Here's the blame game they usually try
A Charleston lawyer driving over the Ravenel Bridge toward court has seen this script before. The machine had no proper guard, lockout was sloppy, somebody wanted the line moving, and then after the injury the defense starts nitpicking every hour that followed.
They will say you waited too long to go to the ER. Or you missed a follow-up. Or you did not keep the wound elevated. Or you refused one procedure. Or you went back to work too soon because the plant culture made it clear nobody wants to hear about injuries.
In a place where big industrial employers shape the work culture - and Boeing's presence in North Charleston is the obvious example - everybody talks about safety. But workers know the ugly part: report too much, complain too much, get labeled a problem.
That matters.
If the company atmosphere pushed people to "walk it off," hide injuries, or avoid shutting down equipment, that undercuts the defense story that everything after the amputation was purely your fault.

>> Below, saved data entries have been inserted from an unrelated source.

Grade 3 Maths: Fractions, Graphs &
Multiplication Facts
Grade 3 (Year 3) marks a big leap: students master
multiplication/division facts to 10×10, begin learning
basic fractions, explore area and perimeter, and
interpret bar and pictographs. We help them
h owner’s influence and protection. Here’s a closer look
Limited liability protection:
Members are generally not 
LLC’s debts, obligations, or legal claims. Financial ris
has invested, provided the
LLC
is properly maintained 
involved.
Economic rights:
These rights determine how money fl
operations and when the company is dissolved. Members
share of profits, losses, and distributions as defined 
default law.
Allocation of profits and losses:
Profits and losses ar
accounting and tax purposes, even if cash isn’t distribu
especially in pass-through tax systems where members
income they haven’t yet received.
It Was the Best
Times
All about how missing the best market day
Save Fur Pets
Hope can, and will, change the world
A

In South Carolina, shared fault can reduce money - but only to a point
South Carolina uses modified comparative negligence.
That means if you were 50% or less at fault, you can still recover, but your damages get reduced by your share of fault. If you are found 51% or more at fault, you are out.

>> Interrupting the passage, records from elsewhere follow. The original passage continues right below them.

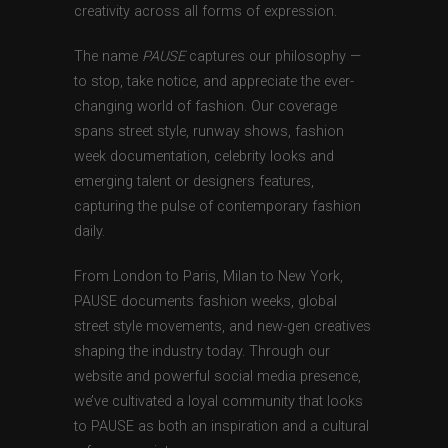
creativity across all forms of expression.
The name
PAUSE
captures our philosophy —
to stop, take notice, and appreciate the ever-
changing world of fashion. Our coverage
spans street style, runway shows, fashion
week documentation, celebrity looks and
emerging talent or designers features,
capturing the pulse of contemporary fashion
daily.
From London to Paris, Milan to New York,
PAUSE documents fashion weeks, global
street style movements, and new-gen creatives
shaping the industry today. Through our
website and powerful social media presence,
we’ve cultivated a loyal community that looks
to PAUSE as both an inspiration and a cultural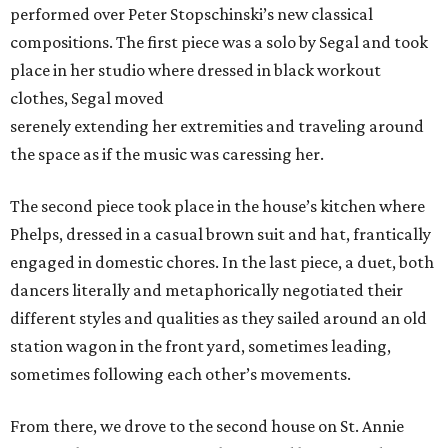
performed over Peter Stopschinski’s new classical
compositions. The first piece was a solo by Segal and took
place in her studio where dressed in black workout
clothes, Segal moved
serenely extending her extremities and traveling around
the space as if the music was caressing her.
The second piece took place in the house’s kitchen where
Phelps, dressed in a casual brown suit and hat, frantically
engaged in domestic chores. In the last piece, a duet, both
dancers literally and metaphorically negotiated their
different styles and qualities as they sailed around an old
station wagon in the front yard, sometimes leading,
sometimes following each other’s movements.
From there, we drove to the second house on St. Annie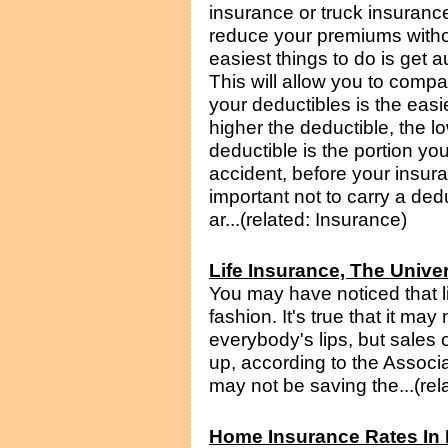
insurance or truck insuranc
reduce your premiums witho
easiest things to do is get 
This will allow you to compa
your deductibles is the eas
higher the deductible, the l
deductible is the portion you
accident, before your insura
important not to carry a ded
ar...(related: Insurance)
Life Insurance, The Unive
You may have noticed that l
fashion. It's true that it may
everybody's lips, but sales 
up, according to the Associa
may not be saving the...(rel
Home Insurance Rates In 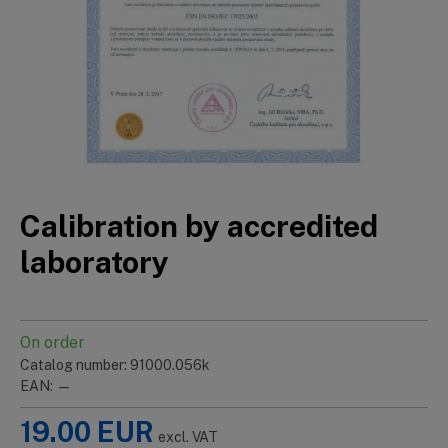
Calibration by accredited
laboratory
On order
Catalog number: 91000.056k
EAN: —
19.00
EUR
excl. VAT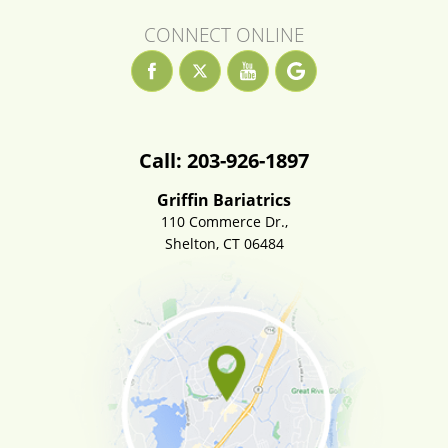
CONNECT ONLINE
Call: 203-926-1897
Griffin Bariatrics
110 Commerce Dr.,
Shelton, CT 06484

Here's what most people miss: failing to mitigate usually does not mean you were at fault for the machine taking your fingers in the first place. It usually means the defense is trying to shave down the part of the damages they say got worse later.
That distinction matters a lot.
An unguarded machine is a brutal fact. If the guard was removed, bypassed, never installed, or known to be defective, the defense still has a huge problem even if they can point to delayed treatment afterward.
What actually matters in a case like this
The fight usually comes down to whether your actions after the injury were unreasonable, not whether they were perfect.
A jury is allowed to hear real-life facts:
- whether supervisors discouraged reporting
- whether you were in shock and bleeding when decisions were made
- whether the employer directed where you could get treatment
- whether the hand specialist or ER gave bad or incomplete instructions
- whether missing work or losing your rotation made you delay care because you were scared of getting pushed out
That last point is not fluff. It is reality.
If a worker delayed treatment because the plant's unwritten rule was "don't report unless you want trouble," the company cannot pretend that workplace pressure had nothing to do with the delay.
The defense will try to turn bad facts into a "technicality"
Expect them to say things like you should have gone straight to MUSC, or you should have agreed to every recommended procedure immediately, or you should have followed every rehab instruction with military precision.
That sounds powerful until you ask the right question: would proper guarding have prevented the amputation in the first place?
If the answer is yes, then the missing guard is still the center of the case.
"Failure to mitigate" may affect how much is recoverable for later complications, extra surgeries, infection, permanent stiffness, or lost function that the defense says could have been reduced. It does not automatically wipe out the original injury.
And if the denial letter flat-out says the whole claim is barred because you failed to mitigate, read that thing carefully. Sometimes the insurer is bluffing, overreaching, or collapsing two different arguments into one because it sounds scary.
Timing still matters, even when the denial feels outrageous
South Carolina's general statute of limitations for personal injury is three years from the date of the accident.
That deadline does not care how ridiculous the insurer's blame theory sounds.
So if this happened at a plant off Highway 17, near Long Point Road, or anywhere else around Mount Pleasant, do not burn a year arguing with an adjuster who doesn't give a damn about your timeline. Denial based on mitigation is often the start of the real fight, not the end of it.
The short version is this: if an unguarded machine amputated your fingers, the company's best shot may be to argue you made the outcome worse afterward. That can reduce part of a case. It is not the same as proving the machine, the safety setup, and the employer's choices were not to blame.
Nothing on this page should be taken as legal advice — it's general information that may not apply to your specific case. If you've been hurt, a lawyer can tell you where you actually stand.